The Mishna Berurah argues, as we find numerous times he brings from the

ר"ח הנדפס מחדש [ביאור הלכה, סי' ש"ב, ד"ה עליה; סי' שט"ו, ד"ה טפח; סי' תרכ"ו, ד"ה צריך; סי' תרמ"ח, ד"ה מיהו, ועוד].

One thing I was rather surprised about was that there was no mention of the famous teshuva of the Rema on yayin nessech anywhere in this work. I was hoping to see his take on it.

To summarize, this work is extremely important for anyone learning the complicated laws of yayin nessech and it is well worth the money.[3] The sefer is available for purchase at Biegeleisen in the U.S., and at Girsa and Otzar Haseforim in Jerusalem.

I would just like to end by wishing Rabbi Jacob much success in printing the rest of the Rav Grodzinsky's wonderful works from manuscripts.[4]

[1] Worth noting is the teshuvos printed in the Sefer Zicrhon Iyunim Beta'anis, pp. 174-183 regarding the fast that the Rabbonyim made during World War Two.

[2] For more on this topic see what I wrote in the Yeshurun 24 (2011), pp. 430-431

[3] I cannot neglect to mention that besides for this new work on YN, one's understanding of the sugyos of YN, in the rishonim and the realia of their time would be greatly enhanced by using the special works of Professor Haym Soloveitchik on the topic (which will hopefully be translated into English in the future).

[4] Some of the notebooks have gone "missing" in recent years.
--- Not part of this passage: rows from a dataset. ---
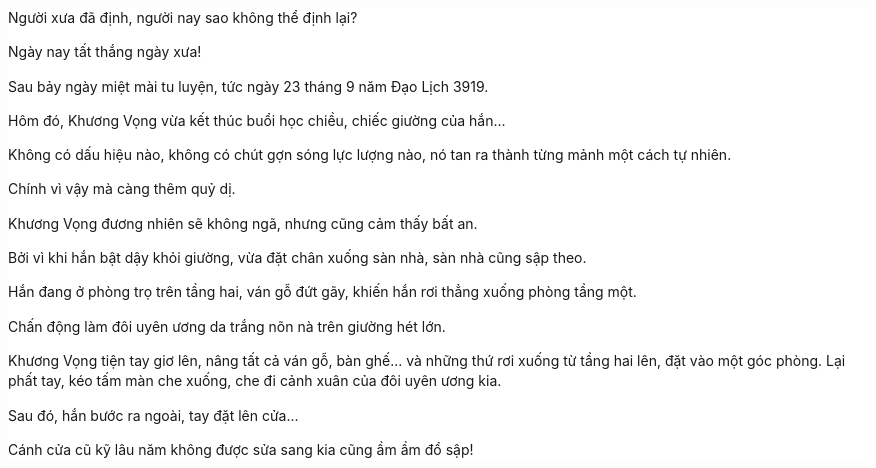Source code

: Người xưa đã định, người nay sao không thể định lại?

Ngày nay tất thắng ngày xưa!

Sau bảy ngày miệt mài tu luyện, tức ngày 23 tháng 9 năm Đạo Lịch 3919.

Hôm đó, Khương Vọng vừa kết thúc buổi học chiều, chiếc giường của hắn...

Không có dấu hiệu nào, không có chút gợn sóng lực lượng nào, nó tan ra thành từng mảnh một cách tự nhiên.

Chính vì vậy mà càng thêm quỷ dị.

Khương Vọng đương nhiên sẽ không ngã, nhưng cũng cảm thấy bất an.

Bởi vì khi hắn bật dậy khỏi giường, vừa đặt chân xuống sàn nhà, sàn nhà cũng sập theo.

Hắn đang ở phòng trọ trên tầng hai, ván gỗ đứt gãy, khiến hắn rơi thẳng xuống phòng tầng một.

Chấn động làm đôi uyên ương da trắng nõn nà trên giường hét lớn.

Khương Vọng tiện tay giơ lên, nâng tất cả ván gỗ, bàn ghế... và những thứ rơi xuống từ tầng hai lên, đặt vào một góc phòng. Lại phất tay, kéo tấm màn che xuống, che đi cảnh xuân của đôi uyên ương kia.

Sau đó, hắn bước ra ngoài, tay đặt lên cửa...

Cánh cửa cũ kỹ lâu năm không được sửa sang kia cũng ầm ầm đổ sập!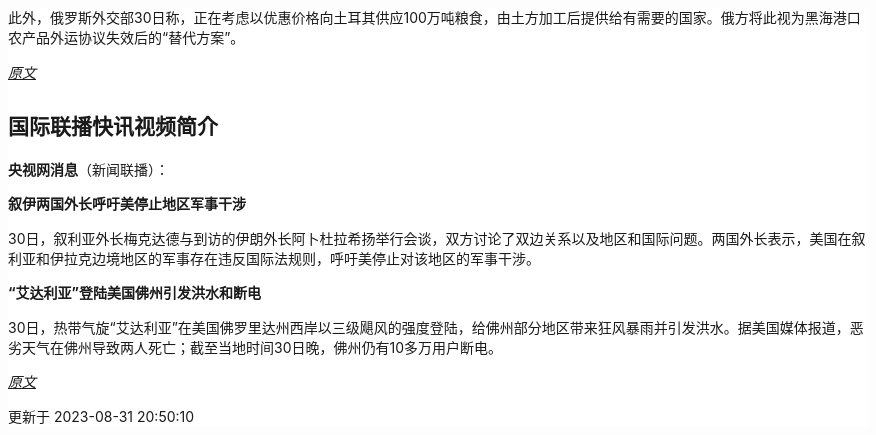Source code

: 此外，俄罗斯外交部30日称，正在考虑以优惠价格向土耳其供应100万吨粮食，由土方加工后提供给有需要的国家。俄方将此视为黑海港口农产品外运协议失效后的“替代方案”。

*[原文](https://tv.cctv.com/2023/08/31/VIDECie9WQ62zFNIBEtBmO8q230831.shtml)*


## 国际联播快讯视频简介

**央视网消息**（新闻联播）：  

**叙伊两国外长呼吁美停止地区军事干涉**  

30日，叙利亚外长梅克达德与到访的伊朗外长阿卜杜拉希扬举行会谈，双方讨论了双边关系以及地区和国际问题。两国外长表示，美国在叙利亚和伊拉克边境地区的军事存在违反国际法规则，呼吁美停止对该地区的军事干涉。  

**“艾达利亚”登陆美国佛州引发洪水和断电**  

30日，热带气旋“艾达利亚”在美国佛罗里达州西岸以三级飓风的强度登陆，给佛州部分地区带来狂风暴雨并引发洪水。据美国媒体报道，恶劣天气在佛州导致两人死亡；截至当地时间30日晚，佛州仍有10多万用户断电。

*[原文](https://tv.cctv.com/2023/08/31/VIDEPsGi6mYeoEwbpHIby6lP230831.shtml)*


更新于 2023-08-31 20:50:10
  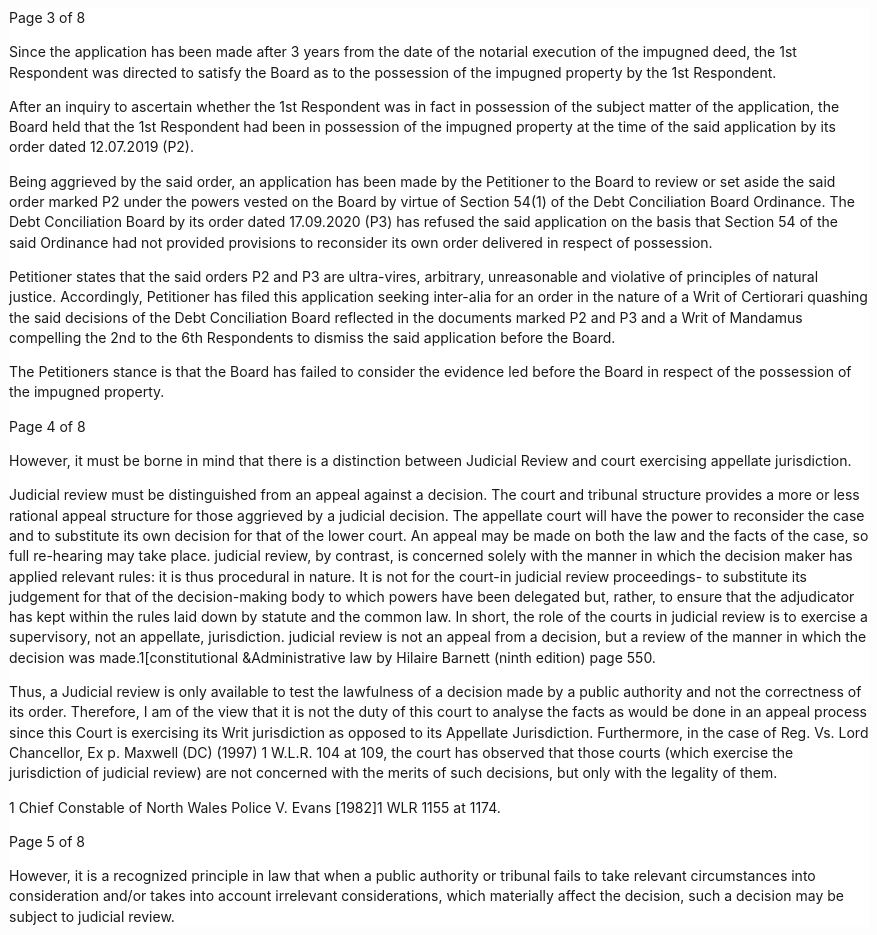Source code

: Page 3 of 8

Since the application has been made after 3 years from the date of the notarial execution of the impugned deed, the 1st Respondent was directed to satisfy the Board as to the possession of the impugned property by the 1st Respondent.

After an inquiry to ascertain whether the 1st Respondent was in fact in possession of the subject matter of the application, the Board held that the 1st Respondent had been in possession of the impugned property at the time of the said application by its order dated 12.07.2019 (P2).

Being aggrieved by the said order, an application has been made by the Petitioner to the Board to review or set aside the said order marked P2 under the powers vested on the Board by virtue of Section 54(1) of the Debt Conciliation Board Ordinance. The Debt Conciliation Board by its order dated 17.09.2020 (P3) has refused the said application on the basis that Section 54 of the said Ordinance had not provided provisions to reconsider its own order delivered in respect of possession.

Petitioner states that the said orders P2 and P3 are ultra-vires, arbitrary, unreasonable and violative of principles of natural justice. Accordingly, Petitioner has filed this application seeking inter-alia for an order in the nature of a Writ of Certiorari quashing the said decisions of the Debt Conciliation Board reflected in the documents marked P2 and P3 and a Writ of Mandamus compelling the 2nd to the 6th Respondents to dismiss the said application before the Board.

The Petitioners stance is that the Board has failed to consider the evidence led before the Board in respect of the possession of the impugned property.

Page 4 of 8

However, it must be borne in mind that there is a distinction between Judicial Review and court exercising appellate jurisdiction.

Judicial review must be distinguished from an appeal against a decision. The court and tribunal structure provides a more or less rational appeal structure for those aggrieved by a judicial decision. The appellate court will have the power to reconsider the case and to substitute its own decision for that of the lower court. An appeal may be made on both the law and the facts of the case, so full re-hearing may take place. judicial review, by contrast, is concerned solely with the manner in which the decision maker has applied relevant rules: it is thus procedural in nature. It is not for the court-in judicial review proceedings- to substitute its judgement for that of the decision-making body to which powers have been delegated but, rather, to ensure that the adjudicator has kept within the rules laid down by statute and the common law. In short, the role of the courts in judicial review is to exercise a supervisory, not an appellate, jurisdiction. judicial review is not an appeal from a decision, but a review of the manner in which the decision was made.1[constitutional &Administrative law by Hilaire Barnett (ninth edition) page 550.

Thus, a Judicial review is only available to test the lawfulness of a decision made by a public authority and not the correctness of its order. Therefore, I am of the view that it is not the duty of this court to analyse the facts as would be done in an appeal process since this Court is exercising its Writ jurisdiction as opposed to its Appellate Jurisdiction. Furthermore, in the case of Reg. Vs. Lord Chancellor, Ex p. Maxwell (DC) (1997) 1 W.L.R. 104 at 109, the court has observed that those courts (which exercise the jurisdiction of judicial review) are not concerned with the merits of such decisions, but only with the legality of them.

1 Chief Constable of North Wales Police V. Evans [1982]1 WLR 1155 at 1174.

Page 5 of 8

However, it is a recognized principle in law that when a public authority or tribunal fails to take relevant circumstances into consideration and/or takes into account irrelevant considerations, which materially affect the decision, such a decision may be subject to judicial review.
If anyone knows their whereabouts it would be greatly appreciated if they would let me know.


miriam cofsky said...

i am doing research on my husband's great grandmother named leah gordzinskky yatkofsky who also came from LIta and died in 1940.  Her father's name was aron.  Do you know R' ZH Grodzinksy's father's name? 

Ploni said...

Is Beis Hayayin available on Hebrewbooks.org?